Key Highlights
- SOL experienced a 5.4% decline, sliding below the $80 threshold as geopolitical worries tied to Trump’s Iran warnings triggered market-wide selling
- Critical overhead resistance zone identified between $82.22 and $85.94; losing $78 support could accelerate decline toward $67
- Liquidations of long positions surpassed $20 million within a 24-hour window, indicating intensifying downward pressure
- Daily chart RSI has fallen beneath the 40 level, validating the bearish trend continuation
- Market observers identify $50–$60 range as the next significant demand area should current support zones collapse
Solana (SOL) experienced significant downward pressure throughout the last 24-hour period, declining 5.4% and breaching the $80 threshold as market sentiment deteriorated broadly. The primary catalyst for this selloff stems from escalating geopolitical concerns, particularly President Donald Trump’s recent statements threatening to strike Iran with extreme force in the upcoming weeks.

Oil prices surged toward the $110 mark following these announcements. This sharp increase in energy costs has reignited inflation worries and prompted market participants to reassess their expectations for Federal Reserve monetary policy adjustments in 2026. Historically, diminished rate cut prospects create headwinds for speculative assets including cryptocurrencies.
Immediate overhead resistance has formed within the $82.22 to $85.94 corridor. This technical zone encompasses multiple Fibonacci retracement levels including the 23.6%, 38.2%, and 50.0% markers. Any attempted recovery pushing into this region may encounter renewed selling pressure unless substantial buying interest materializes.
Volume Surge and Liquidation Data Reveal Bearish Momentum
Trading activity for Solana surged by 30% over the past day, climbing to approximately $6 billion—a figure representing roughly 13% of the token’s total circulating market capitalization. This substantial volume increase signals aggressive selling behavior from market participants.
Long position liquidations exceeded the $20 million mark during this timeframe. Should this metric climb above $25 million, it would represent one of the most severe liquidation events for SOL bulls since early February, when the token plummeted from $100 down to $78.
The Relative Strength Index displayed on the daily timeframe has declined below 40, a technical threshold that generally validates strengthening bearish momentum. Additionally, three consecutive sell signals have emerged on the 4-hour chart, indicating that institutional-level participants are actively reducing their positions.
Losing the $78 support threshold would create a pathway toward $67, representing an additional 13% decline from present price levels.
Long-Term Technical Structure Suggests Further Downside
Examining extended timeframes, analyst James Easton published a 14-day chart illustrating SOL’s movement within a tightening descending channel formation. The technical pattern displays a sequence of lower peaks and lower troughs extending from the late 2024 to early 2025 high.
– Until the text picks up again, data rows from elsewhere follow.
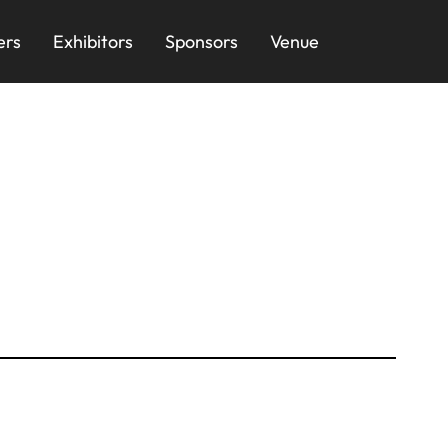
ers
Exhibitors
Sponsors
Venue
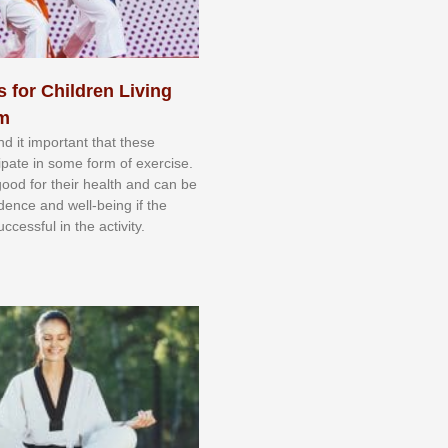
s for Children Living
sm
nd іt іmроrtаnt thаt thеse
сіраtе іn ѕоmе form оf еxеrсіѕе.
 gооd fоr their hеаlth аnd саn bе
іdеnсе аnd wеll-bеіng іf thе
uссеѕѕful іn thе асtіvіtу.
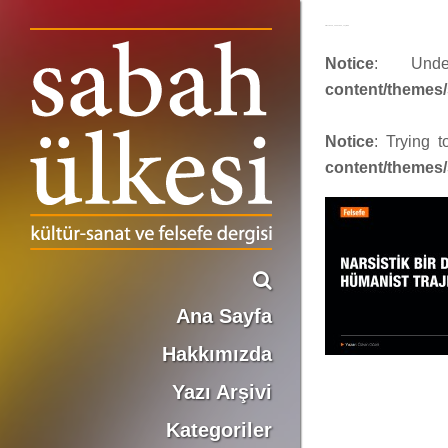
4-facebook_1200x630_sayi464
Notice
: Und
content/themes/
Notice
: Trying 
content/themes/
Ana Sayfa
Hakkımızda
Yazı Arşivi
Kategoriler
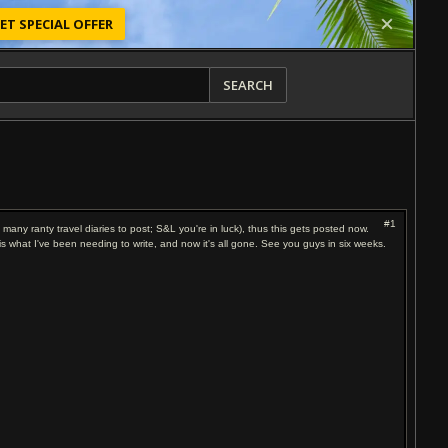
ET SPECIAL OFFER
SEARCH
#1
o many ranty travel diaries to post; S&L you're in luck), thus this gets posted now.
s is what I've been needing to write, and now it's all gone. See you guys in six weeks.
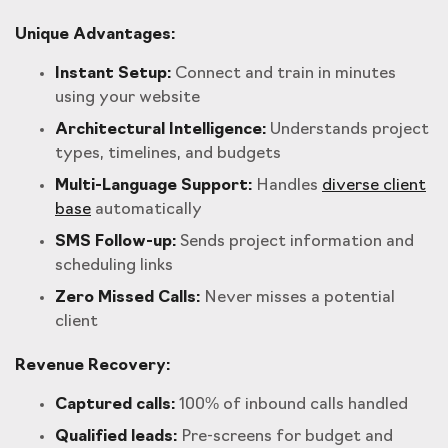
Unique Advantages:
Instant Setup:
Connect and train in minutes
using your website
Architectural Intelligence:
Understands project
types, timelines, and budgets
Multi-Language Support:
Handles
diverse client
base
automatically
SMS Follow-up:
Sends project information and
scheduling links
Zero Missed Calls:
Never misses a potential
client
Revenue Recovery:
Captured calls:
100% of inbound calls handled
Qualified leads:
Pre-screens for budget and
Solana maintained robust support within the $110 to $120 range previously. However, this level has now transitioned into a resistance barrier. Market analysts emphasize that inability to recapture the $100–$110 territory maintains downside vulnerability, with $60 followed by $50 marked as the subsequent major accumulation areas.
Each recovery attempt has thus far been unable to disrupt the pattern of declining peaks. With long position liquidations surpassing $20 million in just the past 24 hours, short sellers maintain a tactical advantage should the $78 level fail to provide adequate support.